ИСХОДНЫЕ ДАННЫЕ:
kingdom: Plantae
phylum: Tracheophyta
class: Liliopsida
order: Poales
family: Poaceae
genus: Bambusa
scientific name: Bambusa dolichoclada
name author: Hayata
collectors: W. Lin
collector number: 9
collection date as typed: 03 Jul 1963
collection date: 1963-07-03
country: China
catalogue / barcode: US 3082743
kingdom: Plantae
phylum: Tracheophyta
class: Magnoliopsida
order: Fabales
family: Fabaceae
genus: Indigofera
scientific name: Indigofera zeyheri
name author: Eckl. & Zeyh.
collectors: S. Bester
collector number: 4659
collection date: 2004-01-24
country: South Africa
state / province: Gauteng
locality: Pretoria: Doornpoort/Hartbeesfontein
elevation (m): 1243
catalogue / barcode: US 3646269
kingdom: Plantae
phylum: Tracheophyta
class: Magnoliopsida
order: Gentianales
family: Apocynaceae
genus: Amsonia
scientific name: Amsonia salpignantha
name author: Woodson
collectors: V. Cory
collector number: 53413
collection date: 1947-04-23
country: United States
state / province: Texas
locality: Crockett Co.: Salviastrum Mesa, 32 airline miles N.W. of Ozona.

УСЛОВИЕ ЗАДАНИЯ: Выведите без изменений фрагмент приведенных выше данных от строки, содержащей «name author: Hayata», до строки, содержащей «collectors: S. Bester», включая обе. Другие строки не приводите.

РЕЗУЛЬТАТ ВЫПОЛНЕНИЯ:
name author: Hayata
collectors: W. Lin
collector number: 9
collection date as typed: 03 Jul 1963
collection date: 1963-07-03
country: China
catalogue / barcode: US 3082743
kingdom: Plantae
phylum: Tracheophyta
class: Magnoliopsida
order: Fabales
family: Fabaceae
genus: Indigofera
scientific name: Indigofera zeyheri
name author: Eckl. & Zeyh.
collectors: S. Bester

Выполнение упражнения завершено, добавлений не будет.